WHAT YOU NEED TO DO |
An exact copy of the data below is needed; please leave out any pictures.

PROVIDED INFORMATION |
>>>>>

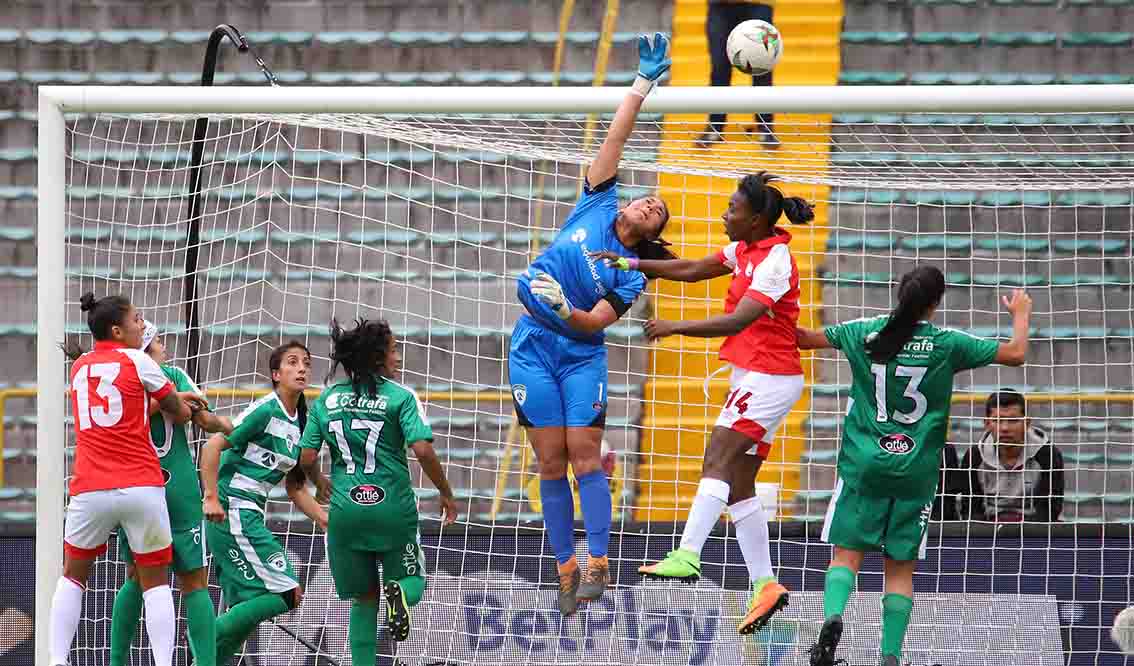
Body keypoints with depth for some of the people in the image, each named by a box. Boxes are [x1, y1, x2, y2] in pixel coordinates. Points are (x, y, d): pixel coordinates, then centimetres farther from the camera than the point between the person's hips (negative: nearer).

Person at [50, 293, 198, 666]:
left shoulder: (79, 367, 12)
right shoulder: (137, 361, -1)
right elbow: (180, 412, 6)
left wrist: (164, 400, 22)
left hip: (89, 491, 3)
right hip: (141, 488, -3)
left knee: (73, 576, 18)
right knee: (155, 582, 7)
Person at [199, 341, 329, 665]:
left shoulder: (299, 423, 14)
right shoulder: (265, 410, -11)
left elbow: (295, 488, 20)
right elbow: (213, 446, -15)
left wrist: (329, 522, 13)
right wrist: (211, 498, -21)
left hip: (250, 516, 9)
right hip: (231, 511, -9)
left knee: (245, 608, 8)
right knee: (285, 594, -13)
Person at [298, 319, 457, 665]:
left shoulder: (327, 400, 7)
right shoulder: (400, 397, -5)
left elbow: (306, 459, 5)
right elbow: (423, 451, -15)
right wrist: (447, 494, -1)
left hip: (346, 510, 3)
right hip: (392, 508, -3)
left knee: (364, 599, 18)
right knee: (412, 581, 16)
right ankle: (400, 593, -20)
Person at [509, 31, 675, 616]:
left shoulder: (632, 274, 2)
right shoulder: (597, 204, 6)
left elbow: (594, 323, -8)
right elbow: (615, 139, 3)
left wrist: (565, 312, -28)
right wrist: (643, 84, -3)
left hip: (580, 354, -1)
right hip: (533, 348, 2)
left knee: (585, 456, -11)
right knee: (551, 462, -1)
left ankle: (598, 566, -9)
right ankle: (566, 569, 2)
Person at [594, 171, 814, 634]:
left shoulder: (774, 262, -19)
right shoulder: (745, 248, 9)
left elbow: (737, 321, -27)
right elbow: (693, 270, 17)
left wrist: (675, 327, -26)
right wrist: (633, 265, 10)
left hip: (768, 377, -9)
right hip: (754, 375, 9)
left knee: (718, 461, -19)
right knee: (737, 483, 6)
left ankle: (687, 557, -29)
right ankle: (764, 584, 6)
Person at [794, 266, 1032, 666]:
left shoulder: (866, 332, 0)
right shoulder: (946, 344, -4)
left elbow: (805, 338, 12)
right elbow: (1015, 355, 2)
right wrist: (1021, 315, 21)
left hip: (863, 466, 1)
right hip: (915, 473, -1)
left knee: (846, 554, 4)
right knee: (900, 569, 6)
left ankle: (833, 616, -23)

<<<<<

TASK RESPONSE |
Body keypoints with depth for some of the people in the image, each named by a box. Boxes are [x1, y1, x2, y2] in pixel coordinates. Points are (x, y, d): pixel coordinates, then centimetres farther from the camera than the point between the person's hips (negative: nearer).

Person at [50, 293, 198, 666]:
left shoulder: (79, 367, 12)
right shoulder: (137, 361, -1)
right elbow: (180, 412, 6)
left wrist: (164, 400, 22)
left hip: (89, 491, 3)
right hip: (141, 488, -3)
left knee: (73, 576, 18)
right knee: (155, 582, 7)
Person at [199, 341, 329, 665]:
left shoulder: (299, 423, 14)
right shoulder: (265, 410, -11)
left elbow: (295, 488, 20)
right elbow: (213, 446, -15)
left wrist: (329, 522, 13)
right wrist: (211, 498, -21)
left hip: (250, 516, 9)
right hip: (231, 511, -9)
left knee: (245, 608, 8)
right knee: (285, 594, -13)
Person at [298, 319, 457, 665]:
left shoulder: (327, 400, 7)
right shoulder: (400, 397, -5)
left elbow: (306, 459, 5)
right elbow: (423, 451, -15)
right wrist: (447, 494, -1)
left hip: (346, 510, 3)
right hip: (392, 508, -3)
left knee: (364, 599, 18)
right knee: (412, 581, 16)
right ankle: (400, 593, -20)
Person at [509, 31, 675, 616]:
left shoulder: (632, 274, 2)
right shoulder: (597, 204, 6)
left elbow: (594, 323, -8)
right elbow: (615, 139, 3)
left wrist: (565, 312, -28)
right wrist: (643, 84, -3)
left hip: (580, 354, -1)
right hip: (533, 348, 2)
left knee: (585, 456, -11)
right knee: (551, 462, -1)
left ankle: (598, 566, -9)
right ankle: (566, 569, 2)
Person at [594, 171, 814, 634]:
left shoulder: (774, 262, -19)
right shoulder: (745, 248, 9)
left elbow: (737, 321, -27)
right elbow: (693, 270, 17)
left wrist: (675, 327, -26)
right wrist: (633, 265, 10)
left hip: (768, 377, -9)
right hip: (754, 375, 9)
left knee: (718, 461, -19)
right knee: (737, 483, 6)
left ankle: (687, 557, -29)
right ankle: (764, 584, 6)
Person at [794, 266, 1032, 666]:
left shoulder: (866, 332, 0)
right shoulder: (946, 344, -4)
left elbow: (805, 338, 12)
right elbow: (1015, 355, 2)
right wrist: (1021, 315, 21)
left hip: (863, 466, 1)
right hip: (915, 473, -1)
left knee: (846, 554, 4)
right knee: (900, 569, 6)
left ankle: (833, 616, -23)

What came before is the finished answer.